CRITICAL-4: No Row-Level Security on Supabase Tables

Description: All five Supabase tables (agents, guardrail_rules, session_keys, audit_logs, daily_spend) had RLS disabled. Any Supabase client with the anon or service key could read or write any row.

Fix: Enabled RLS on all five tables. Policies restrict row access to the owning user based on the authenticated JWT subject. The audit log and daily spend tables are additionally protected against client-side writes.


CRITICAL-5: No USDC Mint Validation in Solana Program

Description: The Solana x402-guard program accepted any SPL token mint address as the payment token.

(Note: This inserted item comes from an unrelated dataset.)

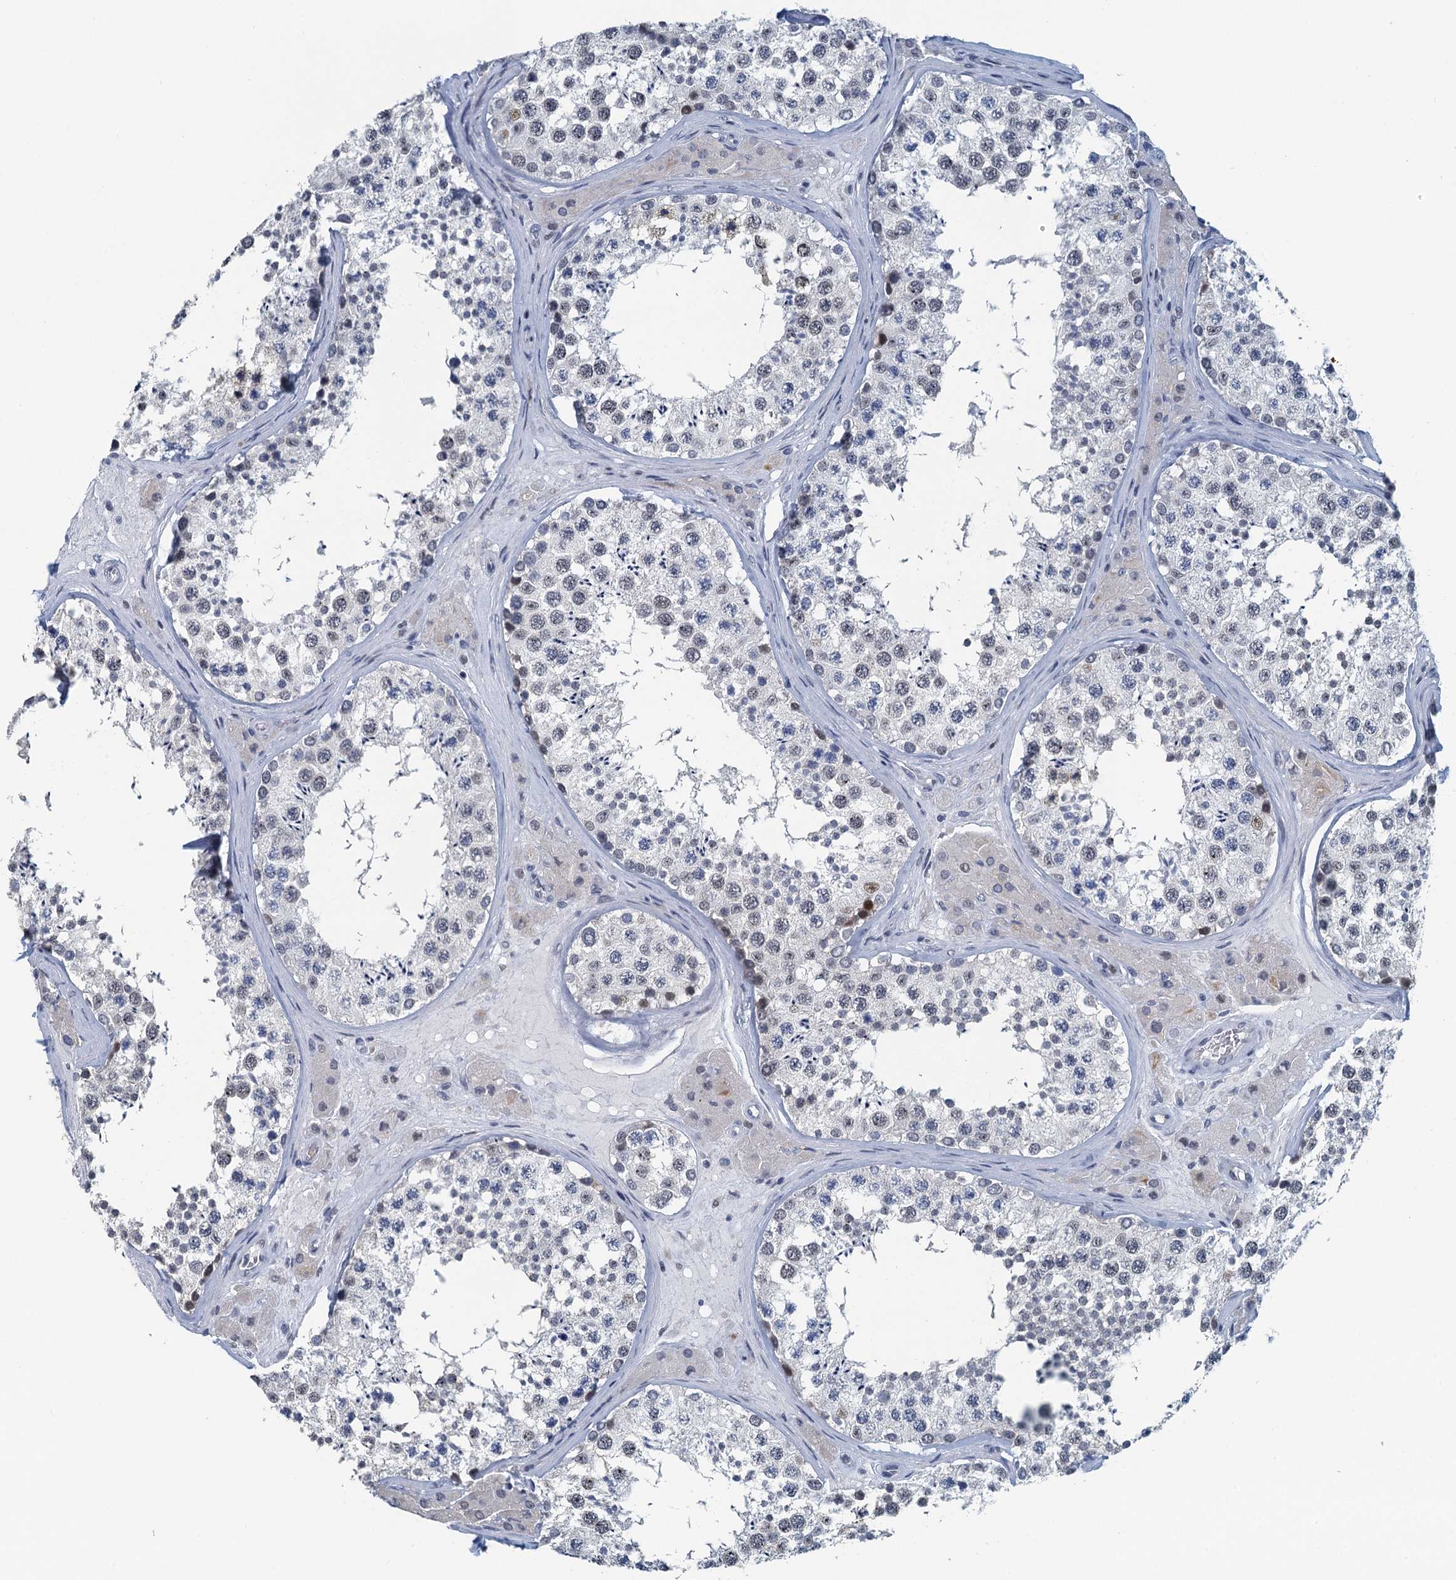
{"staining": {"intensity": "weak", "quantity": "<25%", "location": "nuclear"}, "tissue": "testis", "cell_type": "Cells in seminiferous ducts", "image_type": "normal", "snomed": [{"axis": "morphology", "description": "Normal tissue, NOS"}, {"axis": "topography", "description": "Testis"}], "caption": "The micrograph displays no significant expression in cells in seminiferous ducts of testis. (DAB IHC with hematoxylin counter stain).", "gene": "TTLL9", "patient": {"sex": "male", "age": 46}}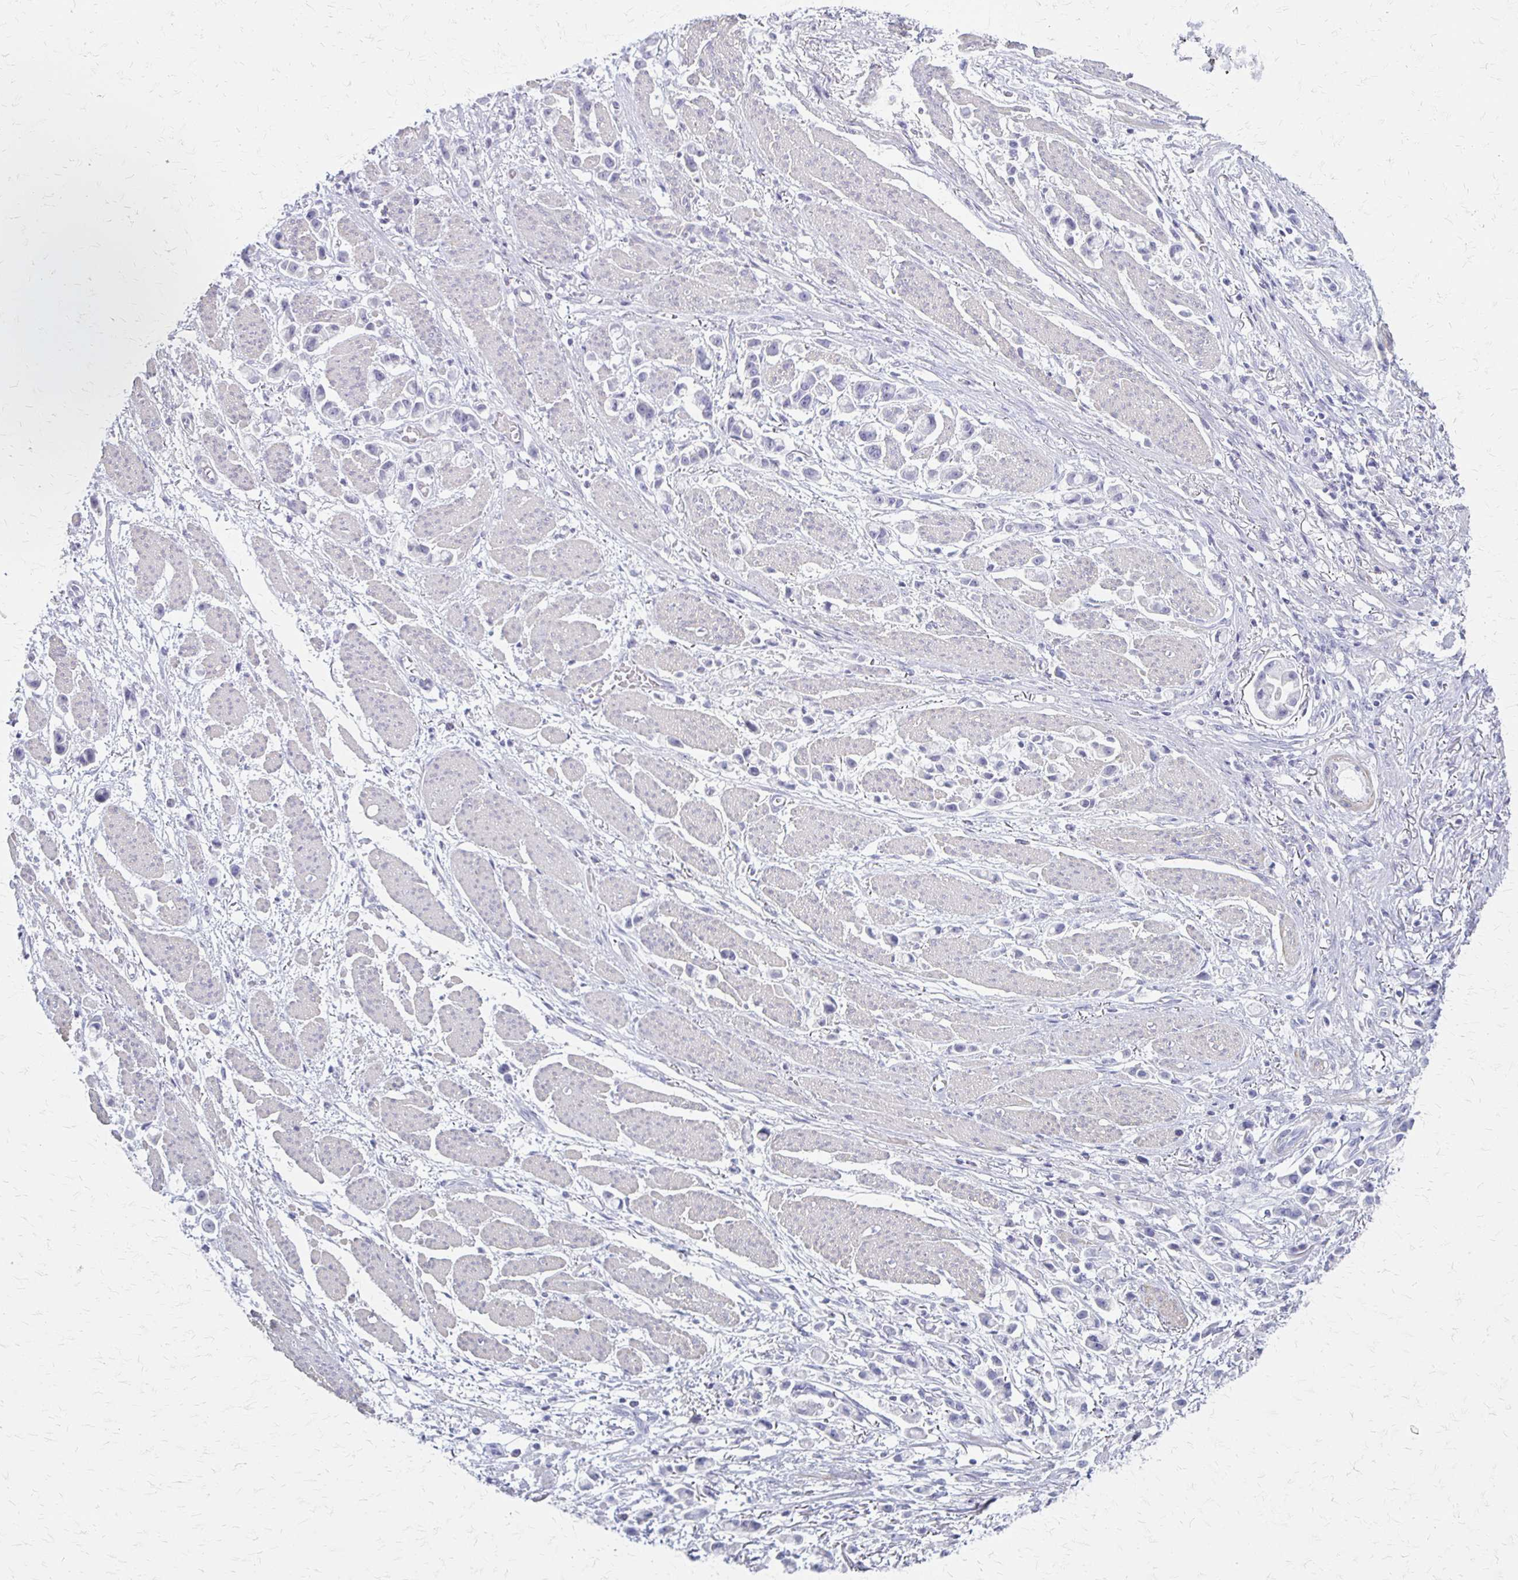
{"staining": {"intensity": "negative", "quantity": "none", "location": "none"}, "tissue": "stomach cancer", "cell_type": "Tumor cells", "image_type": "cancer", "snomed": [{"axis": "morphology", "description": "Adenocarcinoma, NOS"}, {"axis": "topography", "description": "Stomach"}], "caption": "DAB (3,3'-diaminobenzidine) immunohistochemical staining of stomach cancer (adenocarcinoma) shows no significant staining in tumor cells.", "gene": "IVL", "patient": {"sex": "female", "age": 81}}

An attacker could substitute a worthless token mint to pass payment validation while delivering no real value.

Fix: Hardcoded the canonical USDC mint addresses for Solana devnet and mainnet. The program rejects any payment instruction that does not reference one of these two known mints.


CRITICAL-6: Incomplete Whitelist Check in Solana Program

Description: The on-chain whitelist check only verified the transaction authority, not the destination address. A whitelisted authority could route funds to any address, bypassing the intended destination restrictions.

Fix: The whitelist check now validates both the signing authority and the destination token account address. Both must appear in the whitelist entry for a transaction to be approved.


Known Limitations

The following issues are documented as HIGH or MEDIUM severity. They are not believed to enable funds loss in current deployments but should be addressed before production use at scale.

CORS hardening not complete for production. The current CORS configuration is permissive for development. Production deployments must restrict Access-Control-Allow-Origin to known frontend origins.

Rate limiting not tuned for production load. Per-agent rate limits are implemented but the default thresholds have not been validated under production traffic patterns. Operators should tune these values for their expected load before deploying publicly.

DNS rebinding protection not implemented. The proxy does not validate the Host header. A DNS rebinding attack could allow a compromised browser context to make requests to the proxy as if it were a local service. Mitigation: deploy behind a reverse proxy that enforces an allowlist of valid Host values.

SIWE authentication flow partially tested. The Sign-In with Ethereum flow uses @supabase/ssr for cookie-based session persistence and has been fixed for chain switching issues. CSRF origin validation and error logging have been added to /api/auth/verify. The DEV_SKIP_AUTH=true environment variable is available for development but must never be set in production. Rate limiting on the /api/auth/verify endpoint is not yet implemented.


Security Best Practices for Deployers

The following steps are required for a secure production deployment.

Set a strong management API key. Generate a cryptographically random value for MANAGEMENT_API_KEY. All management endpoints require this key. Do not reuse keys across environments.

MANAGEMENT_API_KEY=$(openssl rand -hex 32)

Set log level to warn or error. Do not run with RUST_LOG=debug or RUST_LOG=trace in production. These levels can log request bodies and internal state. Use RUST_LOG=warn.

Enable RLS on all Supabase tables. Row-level security must be enabled before the service is exposed to external traffic. Confirm RLS status in the Supabase dashboard under Authentication > Policies for every table.

Rotate API keys on schedule. Rotate MANAGEMENT_API_KEY and any Supabase service role keys at least every 90 days, or immediately if a key may have been exposed.

Enforce HTTPS. The proxy and dashboard must be served over TLS only. Do not expose HTTP endpoints to the internet. Use a reverse proxy (nginx, Caddy, Cloudflare) to terminate TLS and enforce HTTPS redirects.

Never set DEV_SKIP_AUTH in production. The DEV_SKIP_AUTH=true environment variable bypasses all wallet authentication. It must not be present in any production environment configuration.

Validate USDC mint addresses. If deploying to a network other than mainnet or devnet, review the hardcoded mint addresses in the Solana program and update them to match the correct USDC deployment for that network.